All of the turmoil was shielded from public view, and you wouldn’t necessarily know what was transpiring behind the scenes at the village board table. Hermanek remains friendly with many who remain part of VIP, like Ranieri and trustees Terri Sarro, Fernando Flores and Deborah Czajka.
“I still work great with the mayor,” said Sarro. “We didn’t see eye to eye on a few things, but those have been handled.”
But the trouble within the party recently popped into the open courtesy of a routine filing with the Illinois Board of Elections.
On July 15, longtime VIP member and treasurer Ken Rouleau – the village’s former fire chief, an elected member of the North Riverside Public Library Board of Trustees and still an employee of the village’s building department – notified the Illinois Board of Elections via an email that he was no longer affiliated with the party.
The date of the letter coincided with the deadline for the quarterly campaign disclosure filing for VIP’s political committee. Six days later, Ranieri, who is not listed anywhere as an officer of the party, though she has been a longtime member, filed the disclosure form.
Rouleau declined to talk about his decision to leave the party.
The uncertainty is a problem for the party, because there’s an important election on the horizon. In April 2021, North Riverside voters will select a mayor, clerk and three trustees.
Will VIP field a slate? Will the party even exist as VIP or rebrand entirely? Everything is up in the air with the period for collecting signatures for nominating petitions less than two months away.

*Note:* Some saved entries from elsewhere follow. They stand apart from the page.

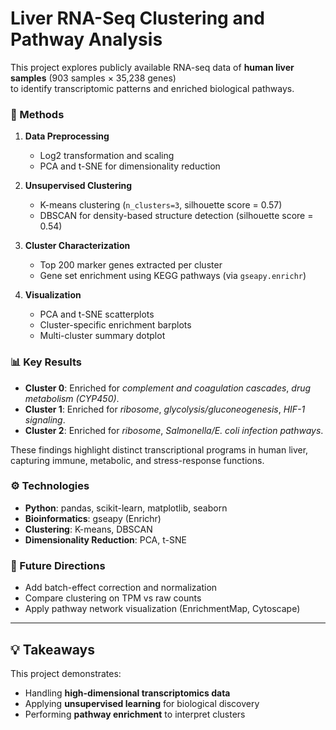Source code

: # Liver RNA-Seq Clustering and Pathway Analysis

This project explores publicly available RNA-seq data of **human liver samples** (903 samples × 35,238 genes)  
to identify transcriptomic patterns and enriched biological pathways.

### 🔬 Methods
1. **Data Preprocessing**
   - Log2 transformation and scaling
   - PCA and t-SNE for dimensionality reduction

2. **Unsupervised Clustering**
   - K-means clustering (`n_clusters=3`, silhouette score = 0.57)
   - DBSCAN for density-based structure detection (silhouette score = 0.54)

3. **Cluster Characterization**
   - Top 200 marker genes extracted per cluster
   - Gene set enrichment using KEGG pathways (via `gseapy.enrichr`)

4. **Visualization**
   - PCA and t-SNE scatterplots
   - Cluster-specific enrichment barplots
   - Multi-cluster summary dotplot

### 📊 Key Results
- **Cluster 0**: Enriched for *complement and coagulation cascades*, *drug metabolism (CYP450)*.
- **Cluster 1**: Enriched for *ribosome*, *glycolysis/gluconeogenesis*, *HIF-1 signaling*.
- **Cluster 2**: Enriched for *ribosome*, *Salmonella/E. coli infection pathways*.

These findings highlight distinct transcriptional programs in human liver, capturing immune, metabolic, and stress-response functions.

### ⚙️ Technologies
- **Python**: pandas, scikit-learn, matplotlib, seaborn
- **Bioinformatics**: gseapy (Enrichr)
- **Clustering**: K-means, DBSCAN
- **Dimensionality Reduction**: PCA, t-SNE

### 🚀 Future Directions
- Add batch-effect correction and normalization
- Compare clustering on TPM vs raw counts
- Apply pathway network visualization (EnrichmentMap, Cytoscape)

---

## 💡 Takeaways
This project demonstrates:
- Handling **high-dimensional transcriptomics data**
- Applying **unsupervised learning** for biological discovery
- Performing **pathway enrichment** to interpret clusters
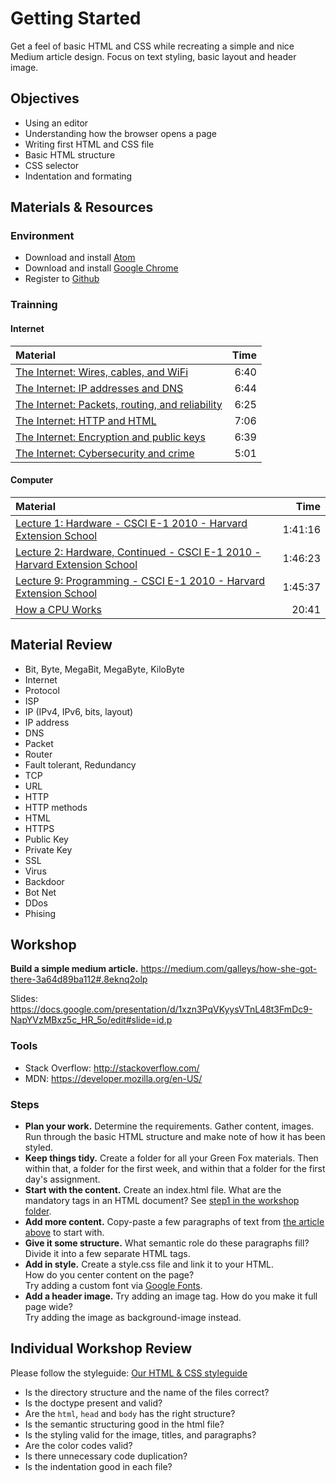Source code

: # Getting Started
Get a feel of basic HTML and CSS while recreating a simple and nice Medium article design.
Focus on text styling, basic layout and header image.

## Objectives
 - Using an editor
 - Understanding how the browser opens a page
 - Writing first HTML and CSS file
 - Basic HTML structure
 - CSS selector
 - Indentation and formating

## Materials & Resources
### Environment
 - Download and install [Atom](https://atom.io/)
 - Download and install [Google Chrome](https://www.google.com/chrome)
 - Register to [Github](https://github.com/)

### Trainning
#### Internet
| Material | Time |
|:---------|-----:|
| [The Internet: Wires, cables, and WiFi](https://www.youtube.com/watch?v=iV-YqG70wbQ) | 6:40 |
| [The Internet: IP addresses and DNS](https://www.youtube.com/watch?v=MwxMsaFFycg) | 6:44 |
| [The Internet: Packets, routing, and reliability](https://www.youtube.com/watch?v=aD_yi5VjF78) | 6:25 |
| [The Internet: HTTP and HTML](https://www.youtube.com/watch?v=1K64fWX5z4U) | 7:06 |
| [The Internet: Encryption and public keys](https://www.youtube.com/watch?v=6-JjHa-qLPk) | 6:39 |
| [The Internet: Cybersecurity and crime](https://www.youtube.com/watch?v=5k24We8pED8) | 5:01 |

#### Computer
| Material | Time |
|:---------|-----:|
| [Lecture 1: Hardware - CSCI E-1 2010 - Harvard Extension School](https://www.youtube.com/watch?v=JLrK_NNekh0) | 1:41:16 |
| [Lecture 2: Hardware, Continued - CSCI E-1 2010 - Harvard Extension School](https://www.youtube.com/watch?v=-i23I4SMiVM) | 1:46:23 |
| [Lecture 9: Programming - CSCI E-1 2010 - Harvard Extension School](https://www.youtube.com/watch?v=cZYnPHeRa4Q) | 1:45:37 |
| [How a CPU Works](https://www.youtube.com/watch?v=cNN_tTXABUA) | 20:41 |

## Material Review
 - Bit, Byte, MegaBit, MegaByte, KiloByte
 - Internet
 - Protocol
 - ISP
 - IP (IPv4, IPv6, bits, layout)
 - IP address
 - DNS
 - Packet
 - Router
 - Fault tolerant, Redundancy
 - TCP
 - URL
 - HTTP
 - HTTP methods
 - HTML
 - HTTPS
 - Public Key
 - Private Key
 - SSL
 - Virus
 - Backdoor
 - Bot Net
 - DDos
 - Phising

## Workshop
__Build a simple medium article.__
https://medium.com/galleys/how-she-got-there-3a64d89ba112#.8eknq2olp

Slides: https://docs.google.com/presentation/d/1xzn3PqVKyysVTnL48t3FmDc9-NapYVzMBxz5c_HR_5o/edit#slide=id.p

### Tools
 - Stack Overflow: http://stackoverflow.com/
 - MDN: https://developer.mozilla.org/en-US/

### Steps
 - __Plan your work.__
   Determine the requirements.  Gather content, images.  Run through the basic HTML structure and make note of how it has been styled.
 - __Keep things tidy.__
   Create a folder for all your Green Fox materials.  Then within that, a folder for the first week, and within that a folder for the first day's assignment.
 - __Start with the content.__
   Create an index.html file. What are the mandatory tags in an HTML document? See [step1 in the workshop folder](workshop/step1).
 - __Add more content.__
   Copy-paste a few paragraphs of text from [the article above](https://medium.com/galleys/how-she-got-there-3a64d89ba112#.8eknq2olp) to start with.
 - __Give it some structure.__
   What semantic role do these paragraphs fill? Divide it into a few separate HTML tags.
 - __Add in style.__
   Create a style.css file and link it to your HTML.  
   How do you center content on the page?  
   Try adding a custom font via [Google Fonts](https://www.google.com/fonts#UsePlace:use/Collection:Merriweather).  
 - __Add a header image.__
   Try adding an image tag. How do you make it full page wide?  
   Try adding the image as background-image instead.

## Individual Workshop Review
Please follow the styleguide: [Our HTML & CSS styleguide](../../styleguide/html-css.md)

 - Is the directory structure and the name of the files correct?
 - Is the doctype present and valid?
 - Are the `html`, `head` and `body` has the right structure?
 - Is the semantic structuring good in the html file?
 - Is the styling valid for the image, titles, and paragraphs?
 - Are the color codes valid?
 - Is there unnecessary code duplication?
 - Is the indentation good in each file?

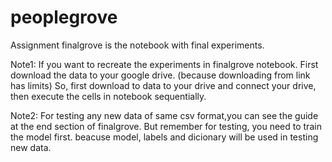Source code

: # peoplegrove
Assignment
finalgrove is the notebook with final experiments.

Note1: If you want to recreate the experiments in finalgrove notebook. First download the data to your google drive. (because downloading from link has limits)
So, first download to data to your drive and connect your drive, then execute the cells in notebook sequentially.

Note2: For testing any new data of same csv format,you can see the guide at the end section of finalgrove. But remember for testing, you need to train the model first. beacuse model, labels and dicionary will be used in testing new data.
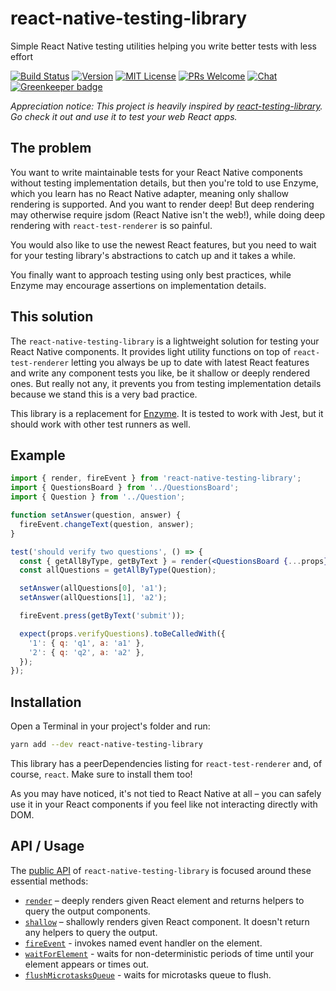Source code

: # react-native-testing-library

Simple React Native testing utilities helping you write better tests with less effort

[![Build Status][build-badge]][build]
[![Version][version-badge]][package]
[![MIT License][license-badge]][license]
[![PRs Welcome][prs-welcome-badge]][prs-welcome]
[![Chat][chat-badge]][chat]
[![Greenkeeper badge][greenkeeper-badge]][greenkeeper]

_Appreciation notice: This project is heavily inspired by [react-testing-library](https://github.com/kentcdodds/react-testing-library). Go check it out and use it to test your web React apps._

## The problem

You want to write maintainable tests for your React Native components without testing implementation details, but then you're told to use Enzyme, which you learn has no React Native adapter, meaning only shallow rendering is supported. And you want to render deep! But deep rendering may otherwise require jsdom (React Native isn't the web!), while doing deep rendering with `react-test-renderer` is so painful.

You would also like to use the newest React features, but you need to wait for your testing library's abstractions to catch up and it takes a while.

You finally want to approach testing using only best practices, while Enzyme may encourage assertions on implementation details.

## This solution

The `react-native-testing-library` is a lightweight solution for testing your React Native components. It provides light utility functions on top of `react-test-renderer` letting you always be up to date with latest React features and write any component tests you like, be it shallow or deeply rendered ones. But really not any, it prevents you from testing implementation details because we stand this is a very bad practice.

This library is a replacement for [Enzyme](http://airbnb.io/enzyme/). It is tested to work with Jest, but it should work with other test runners as well.

## Example

```jsx
import { render, fireEvent } from 'react-native-testing-library';
import { QuestionsBoard } from '../QuestionsBoard';
import { Question } from '../Question';

function setAnswer(question, answer) {
  fireEvent.changeText(question, answer);
}

test('should verify two questions', () => {
  const { getAllByType, getByText } = render(<QuestionsBoard {...props} />);
  const allQuestions = getAllByType(Question);

  setAnswer(allQuestions[0], 'a1');
  setAnswer(allQuestions[1], 'a2');

  fireEvent.press(getByText('submit'));

  expect(props.verifyQuestions).toBeCalledWith({
    '1': { q: 'q1', a: 'a1' },
    '2': { q: 'q2', a: 'a2' },
  });
});
```

## Installation

Open a Terminal in your project's folder and run:

```sh
yarn add --dev react-native-testing-library
```

This library has a peerDependencies listing for `react-test-renderer` and, of course, `react`. Make sure to install them too!

As you may have noticed, it's not tied to React Native at all – you can safely use it in your React components if you feel like not interacting directly with DOM.

## API / Usage

The [public API](docs/API.md) of `react-native-testing-library` is focused around these essential methods:

- [`render`](docs/API.md#render) – deeply renders given React element and returns helpers to query the output components.
- [`shallow`](docs/API.md#shallow) – shallowly renders given React component. It doesn't return any helpers to query the output.
- [`fireEvent`](docs/API.md#fireevent) - invokes named event handler on the element.
- [`waitForElement`](docs/API.md#waitforelement) - waits for non-deterministic periods of time until your element appears or times out.
- [`flushMicrotasksQueue`](docs/API.md#flushmicrotasksqueue) - waits for microtasks queue to flush.

<!-- badges -->

[build-badge]: https://img.shields.io/circleci/project/github/callstack/react-native-testing-library/master.svg?style=flat-square
[build]: https://circleci.com/gh/callstack/react-native-testing-library
[version-badge]: https://img.shields.io/npm/v/react-native-testing-library.svg?style=flat-square
[package]: https://www.npmjs.com/package/react-native-testing-library
[license-badge]: https://img.shields.io/npm/l/react-native-testing-library.svg?style=flat-square
[license]: https://opensource.org/licenses/MIT
[prs-welcome-badge]: https://img.shields.io/badge/PRs-welcome-brightgreen.svg?style=flat-square
[prs-welcome]: http://makeapullrequest.com
[chat-badge]: https://img.shields.io/discord/426714625279524876.svg?style=flat-square&colorB=758ED3
[chat]: https://discord.gg/QbGezWe
[greenkeeper-badge]: https://badges.greenkeeper.io/callstack/react-native-testing-library.svg?style=flat-square
[greenkeeper]: https://greenkeeper.io/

“I don’t know,” said Trustee Joseph Mengoni, who has been viewed as a logical choice for VIP’s next candidate for mayor and has served as the party’s unofficial liaison with village hall.
Mengoni, whose professional life as an executive with UCP Seguin has been complicated by the pandemic’s threats to those living and working in the nonprofit’s group homes, said he’s not sure he’ll be running at all in 2021.
With UCP Seguin’s CEO set to retire in mid-2021, Mengoni said that could mean big changes for him personally and the nonprofit.
“I’ve got to figure out what I want to do at work,” Mengoni said. “Everything is up in the air with what’s going on.”
Asked to characterize his relationship with Hermanek, Mengoni said it was “cordial.”
While Scheck remains a presence in the party, all VIP members interviewed for this story said he is maintains a background presence as a consultant, not actively pushing party policy.
“He’s there if we have questions and for his history and political experience,” Mengoni said.
What the party needs most, they say, is younger members who want to be involved.
“We’re going to have to get together soon and decide where we want to go,” Mengoni said. “Are we going to change our name? All of the original [party] members have either passed on or moved on. We need younger, different people. Let’s see what we’re going to want to do.”